I am having problems getting linkerd to work on a Tectonic cluster.
Everything works when the services that are talking to each other are on the same node, but when they are on different nodes the the connection fails. linkerd is able to correctly figure out which node to connect to, but the actual connection times out.
Here is the log
I 0119 07:04:31.170 UTC THREAD28 TraceId:3c4e9ed9bf8fe034: FailureAccrualFactory marking connection to “%/io.l5d.k8s.daemonset/default/incoming/l5d/#/io.l5d.k8s/default/grpc/lb-test-server” as dead. Remote Address: Inet(/xx.xx.xx.xxx:4141,Map(nodeName -> ip-xx.xx.xx.xxx.ap-northeast-1.compute.internal))
I 0119 07:04:31.176 UTC THREAD28: [S L:/yy.yy.yy.yyy:4140 R:/zz.z.z.zz:56162 S:1] rejected; resetting remote: REFUSED
Failure(connection timed out: /xx.xx.xx.xxx:4141 at remote address: /xx.xx.xx.xxx:4141. Remote Info: Not Available, flags=0x09) with RemoteInfo -> Upstream Address: Not Available, Upstream id: Not Available, Downstream Address: /xx.xx.xx.xxx:4141, Downstream label: %/io.l5d.k8s.daemonset/default/incoming/l5d/#/io.l5d.k8s/default/grpc/lb-test-server, Trace Id: 3c4e9ed9bf8fe034.3c4e9ed9bf8fe034<:3c4e9ed9bf8fe034 with Service -> 0.0.0.0/4140 Caused by: com.twitter.finagle.ConnectionFailedException: connection timed out: /xx.xx.xx.xxx:4141 at remote address: /xx.xx.xx.xxx:4141. Remote Info: Not Available
This is an instance of the failure, occuring when one gRPC service calls the other. xx.xx.xx.xxx is the IP address of the node on which the receiving service runs, yy.yy.yy.yyy is the IP address of the node on which the sending service runs, and zz.z.zz.z is the IP address of Pod of the calling service. Although the log is from when I was running a hand written service, I have confirmed that the Hello World example fails in a similar manner.

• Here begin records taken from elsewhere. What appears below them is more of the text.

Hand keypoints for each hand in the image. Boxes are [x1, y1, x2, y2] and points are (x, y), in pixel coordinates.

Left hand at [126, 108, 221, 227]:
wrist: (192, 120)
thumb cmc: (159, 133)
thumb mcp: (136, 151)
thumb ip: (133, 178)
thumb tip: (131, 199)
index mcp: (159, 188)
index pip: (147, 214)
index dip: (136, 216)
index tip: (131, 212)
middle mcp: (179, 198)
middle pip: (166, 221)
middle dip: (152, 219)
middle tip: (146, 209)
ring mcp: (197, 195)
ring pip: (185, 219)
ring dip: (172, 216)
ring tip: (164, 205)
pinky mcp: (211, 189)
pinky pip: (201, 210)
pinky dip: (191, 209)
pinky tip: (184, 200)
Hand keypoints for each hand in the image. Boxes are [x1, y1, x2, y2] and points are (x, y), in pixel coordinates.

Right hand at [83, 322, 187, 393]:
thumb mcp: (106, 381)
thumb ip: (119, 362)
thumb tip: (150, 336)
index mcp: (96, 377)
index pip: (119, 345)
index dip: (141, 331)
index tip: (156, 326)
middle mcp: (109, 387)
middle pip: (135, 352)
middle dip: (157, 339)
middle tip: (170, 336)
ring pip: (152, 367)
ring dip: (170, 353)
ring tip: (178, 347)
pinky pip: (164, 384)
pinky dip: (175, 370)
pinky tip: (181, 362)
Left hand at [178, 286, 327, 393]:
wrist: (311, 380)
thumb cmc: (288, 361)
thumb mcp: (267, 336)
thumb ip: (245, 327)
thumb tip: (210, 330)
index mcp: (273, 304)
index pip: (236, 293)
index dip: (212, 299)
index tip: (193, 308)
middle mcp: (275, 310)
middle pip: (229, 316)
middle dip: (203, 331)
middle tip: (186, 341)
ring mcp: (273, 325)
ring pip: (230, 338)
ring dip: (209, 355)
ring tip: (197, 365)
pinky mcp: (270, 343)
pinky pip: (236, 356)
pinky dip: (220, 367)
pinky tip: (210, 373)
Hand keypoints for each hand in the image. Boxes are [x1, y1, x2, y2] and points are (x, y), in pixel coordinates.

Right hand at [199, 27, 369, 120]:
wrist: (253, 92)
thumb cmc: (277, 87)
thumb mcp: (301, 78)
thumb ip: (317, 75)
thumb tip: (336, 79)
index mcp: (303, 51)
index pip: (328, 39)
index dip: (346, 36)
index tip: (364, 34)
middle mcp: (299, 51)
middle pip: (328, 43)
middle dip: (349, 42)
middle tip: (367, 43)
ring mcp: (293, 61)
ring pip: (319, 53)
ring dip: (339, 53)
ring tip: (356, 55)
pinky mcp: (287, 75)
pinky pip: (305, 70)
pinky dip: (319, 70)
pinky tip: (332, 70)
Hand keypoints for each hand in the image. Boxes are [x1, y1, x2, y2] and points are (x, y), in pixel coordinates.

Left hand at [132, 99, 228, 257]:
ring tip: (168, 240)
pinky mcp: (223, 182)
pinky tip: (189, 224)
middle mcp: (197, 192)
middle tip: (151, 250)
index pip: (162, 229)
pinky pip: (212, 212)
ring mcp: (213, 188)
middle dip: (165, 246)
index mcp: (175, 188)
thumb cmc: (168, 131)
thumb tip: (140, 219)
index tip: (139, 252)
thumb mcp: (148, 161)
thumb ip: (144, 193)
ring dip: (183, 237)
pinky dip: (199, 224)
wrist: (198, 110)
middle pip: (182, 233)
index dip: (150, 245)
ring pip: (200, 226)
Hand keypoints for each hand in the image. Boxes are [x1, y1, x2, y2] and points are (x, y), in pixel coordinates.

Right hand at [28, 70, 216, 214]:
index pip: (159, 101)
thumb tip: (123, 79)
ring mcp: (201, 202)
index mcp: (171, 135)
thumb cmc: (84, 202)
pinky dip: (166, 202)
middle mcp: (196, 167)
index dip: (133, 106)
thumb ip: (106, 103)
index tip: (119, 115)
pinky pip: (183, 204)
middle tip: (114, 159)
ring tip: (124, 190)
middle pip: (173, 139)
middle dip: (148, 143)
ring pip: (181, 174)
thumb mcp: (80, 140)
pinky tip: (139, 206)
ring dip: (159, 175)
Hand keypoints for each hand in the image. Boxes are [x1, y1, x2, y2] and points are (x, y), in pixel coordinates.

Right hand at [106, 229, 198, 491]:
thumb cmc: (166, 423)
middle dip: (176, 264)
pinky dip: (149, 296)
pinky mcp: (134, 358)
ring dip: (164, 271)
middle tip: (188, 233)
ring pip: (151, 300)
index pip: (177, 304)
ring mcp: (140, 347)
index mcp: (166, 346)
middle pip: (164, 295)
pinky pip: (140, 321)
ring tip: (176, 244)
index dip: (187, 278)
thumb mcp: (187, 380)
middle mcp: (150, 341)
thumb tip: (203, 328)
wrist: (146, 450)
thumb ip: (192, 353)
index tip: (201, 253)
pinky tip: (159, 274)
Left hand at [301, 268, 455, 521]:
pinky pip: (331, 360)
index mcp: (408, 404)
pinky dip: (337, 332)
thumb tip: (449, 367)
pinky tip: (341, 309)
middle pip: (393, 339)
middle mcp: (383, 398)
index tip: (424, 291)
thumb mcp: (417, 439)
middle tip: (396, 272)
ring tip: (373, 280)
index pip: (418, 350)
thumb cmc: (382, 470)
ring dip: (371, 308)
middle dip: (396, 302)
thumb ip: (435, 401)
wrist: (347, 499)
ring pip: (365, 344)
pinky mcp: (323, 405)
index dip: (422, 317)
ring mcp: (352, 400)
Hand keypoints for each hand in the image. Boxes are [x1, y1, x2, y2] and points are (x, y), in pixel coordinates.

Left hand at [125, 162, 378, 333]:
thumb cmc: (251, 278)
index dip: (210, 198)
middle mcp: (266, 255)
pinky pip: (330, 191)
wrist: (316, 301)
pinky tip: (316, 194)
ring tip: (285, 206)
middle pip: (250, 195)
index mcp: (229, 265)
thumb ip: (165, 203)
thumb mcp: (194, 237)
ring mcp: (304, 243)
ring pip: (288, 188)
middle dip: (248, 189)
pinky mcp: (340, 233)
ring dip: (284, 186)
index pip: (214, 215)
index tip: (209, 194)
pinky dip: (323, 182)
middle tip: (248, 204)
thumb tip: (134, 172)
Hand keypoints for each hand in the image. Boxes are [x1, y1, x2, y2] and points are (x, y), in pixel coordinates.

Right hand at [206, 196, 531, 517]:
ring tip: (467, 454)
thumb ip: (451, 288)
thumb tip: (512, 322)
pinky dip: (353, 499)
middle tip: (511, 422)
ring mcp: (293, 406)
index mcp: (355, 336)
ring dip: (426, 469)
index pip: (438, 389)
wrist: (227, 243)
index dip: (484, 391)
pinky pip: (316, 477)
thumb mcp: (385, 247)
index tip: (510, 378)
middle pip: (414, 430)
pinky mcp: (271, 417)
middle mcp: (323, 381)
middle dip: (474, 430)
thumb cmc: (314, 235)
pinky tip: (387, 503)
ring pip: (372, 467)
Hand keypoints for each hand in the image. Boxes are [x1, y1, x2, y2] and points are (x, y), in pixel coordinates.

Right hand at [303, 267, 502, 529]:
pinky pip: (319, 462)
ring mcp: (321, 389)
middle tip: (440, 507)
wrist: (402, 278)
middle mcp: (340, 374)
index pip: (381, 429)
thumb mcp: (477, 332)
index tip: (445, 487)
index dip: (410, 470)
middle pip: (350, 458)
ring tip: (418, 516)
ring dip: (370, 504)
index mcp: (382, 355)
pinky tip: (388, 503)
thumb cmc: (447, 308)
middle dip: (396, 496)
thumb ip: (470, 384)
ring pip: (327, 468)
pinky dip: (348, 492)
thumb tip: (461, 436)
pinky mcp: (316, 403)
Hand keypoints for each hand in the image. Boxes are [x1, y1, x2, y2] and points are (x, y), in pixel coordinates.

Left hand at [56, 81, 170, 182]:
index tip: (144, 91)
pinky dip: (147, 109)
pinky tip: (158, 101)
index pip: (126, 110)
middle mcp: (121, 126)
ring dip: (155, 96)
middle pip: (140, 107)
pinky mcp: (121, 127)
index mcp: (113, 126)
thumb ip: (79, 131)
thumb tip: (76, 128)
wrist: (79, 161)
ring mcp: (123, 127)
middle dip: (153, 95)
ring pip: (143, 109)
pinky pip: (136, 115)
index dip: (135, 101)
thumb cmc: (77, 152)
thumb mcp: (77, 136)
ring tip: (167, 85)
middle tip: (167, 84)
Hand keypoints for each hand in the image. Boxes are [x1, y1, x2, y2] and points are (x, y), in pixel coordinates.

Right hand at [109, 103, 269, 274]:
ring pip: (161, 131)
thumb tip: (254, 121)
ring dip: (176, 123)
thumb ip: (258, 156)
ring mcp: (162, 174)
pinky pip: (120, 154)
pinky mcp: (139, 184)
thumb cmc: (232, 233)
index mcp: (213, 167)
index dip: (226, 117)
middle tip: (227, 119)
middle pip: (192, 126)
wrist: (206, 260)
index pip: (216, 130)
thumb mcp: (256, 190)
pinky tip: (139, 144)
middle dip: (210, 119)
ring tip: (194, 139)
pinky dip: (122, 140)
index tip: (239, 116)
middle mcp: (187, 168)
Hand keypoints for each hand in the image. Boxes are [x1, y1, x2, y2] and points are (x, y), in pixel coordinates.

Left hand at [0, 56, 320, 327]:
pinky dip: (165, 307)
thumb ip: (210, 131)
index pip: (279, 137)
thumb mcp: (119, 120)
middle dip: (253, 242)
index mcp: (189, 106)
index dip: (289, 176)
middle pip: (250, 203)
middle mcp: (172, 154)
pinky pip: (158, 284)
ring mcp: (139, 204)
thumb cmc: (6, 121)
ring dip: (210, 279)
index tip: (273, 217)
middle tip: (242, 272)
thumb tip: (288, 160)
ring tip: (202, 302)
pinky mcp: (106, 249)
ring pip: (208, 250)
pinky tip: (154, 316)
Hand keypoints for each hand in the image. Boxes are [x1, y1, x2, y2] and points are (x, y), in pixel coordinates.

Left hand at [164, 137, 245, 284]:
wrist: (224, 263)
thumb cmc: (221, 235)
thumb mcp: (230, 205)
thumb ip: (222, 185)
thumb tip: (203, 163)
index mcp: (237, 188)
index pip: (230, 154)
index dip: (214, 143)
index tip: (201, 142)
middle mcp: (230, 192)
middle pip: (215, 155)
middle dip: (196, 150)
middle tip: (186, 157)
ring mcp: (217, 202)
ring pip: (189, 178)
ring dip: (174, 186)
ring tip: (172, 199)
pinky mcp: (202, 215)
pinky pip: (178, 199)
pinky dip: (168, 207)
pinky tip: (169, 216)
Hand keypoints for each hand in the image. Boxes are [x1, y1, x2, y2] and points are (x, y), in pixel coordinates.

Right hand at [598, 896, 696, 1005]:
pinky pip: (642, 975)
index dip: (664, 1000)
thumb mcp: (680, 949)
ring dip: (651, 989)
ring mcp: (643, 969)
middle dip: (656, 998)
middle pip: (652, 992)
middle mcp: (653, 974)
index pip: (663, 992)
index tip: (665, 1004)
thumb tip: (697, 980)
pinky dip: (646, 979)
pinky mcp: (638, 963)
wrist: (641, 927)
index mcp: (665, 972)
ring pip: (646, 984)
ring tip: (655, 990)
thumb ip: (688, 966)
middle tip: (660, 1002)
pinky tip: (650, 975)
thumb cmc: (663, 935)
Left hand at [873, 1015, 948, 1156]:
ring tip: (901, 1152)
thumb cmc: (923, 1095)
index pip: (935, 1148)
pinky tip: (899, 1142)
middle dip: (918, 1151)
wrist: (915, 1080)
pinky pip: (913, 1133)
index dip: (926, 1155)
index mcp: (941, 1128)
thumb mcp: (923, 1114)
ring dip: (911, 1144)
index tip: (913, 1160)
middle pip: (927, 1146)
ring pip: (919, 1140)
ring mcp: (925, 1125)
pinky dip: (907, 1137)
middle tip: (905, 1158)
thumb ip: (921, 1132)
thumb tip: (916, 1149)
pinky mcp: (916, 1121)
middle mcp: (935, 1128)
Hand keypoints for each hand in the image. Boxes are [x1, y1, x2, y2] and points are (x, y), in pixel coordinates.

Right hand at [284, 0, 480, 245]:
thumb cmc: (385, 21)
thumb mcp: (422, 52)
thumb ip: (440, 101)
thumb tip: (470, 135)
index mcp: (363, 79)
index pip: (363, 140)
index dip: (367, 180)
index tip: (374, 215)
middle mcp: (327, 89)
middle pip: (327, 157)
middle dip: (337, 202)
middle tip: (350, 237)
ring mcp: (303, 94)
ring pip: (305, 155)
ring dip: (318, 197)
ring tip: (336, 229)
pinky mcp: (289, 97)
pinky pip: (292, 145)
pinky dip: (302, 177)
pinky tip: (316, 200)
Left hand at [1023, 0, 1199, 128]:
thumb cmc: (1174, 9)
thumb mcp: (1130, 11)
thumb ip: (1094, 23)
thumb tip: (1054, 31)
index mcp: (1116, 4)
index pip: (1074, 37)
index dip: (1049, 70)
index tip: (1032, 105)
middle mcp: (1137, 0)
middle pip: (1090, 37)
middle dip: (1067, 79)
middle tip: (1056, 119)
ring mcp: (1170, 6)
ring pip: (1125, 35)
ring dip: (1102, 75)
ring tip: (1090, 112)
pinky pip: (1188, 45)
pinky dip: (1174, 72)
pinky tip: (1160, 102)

The kubernetes cluster was created with a recent version of Tectonic. Because of this, Flannel is used on the cluster. I have read and applied the changes mentioned in Flavors of Kubernetes post (the “hostNetwork” part)
I have also tried ping’ing a node IP from within a running Pod, but that timed out as well.
Any pointers on how to get this working would be appreciated.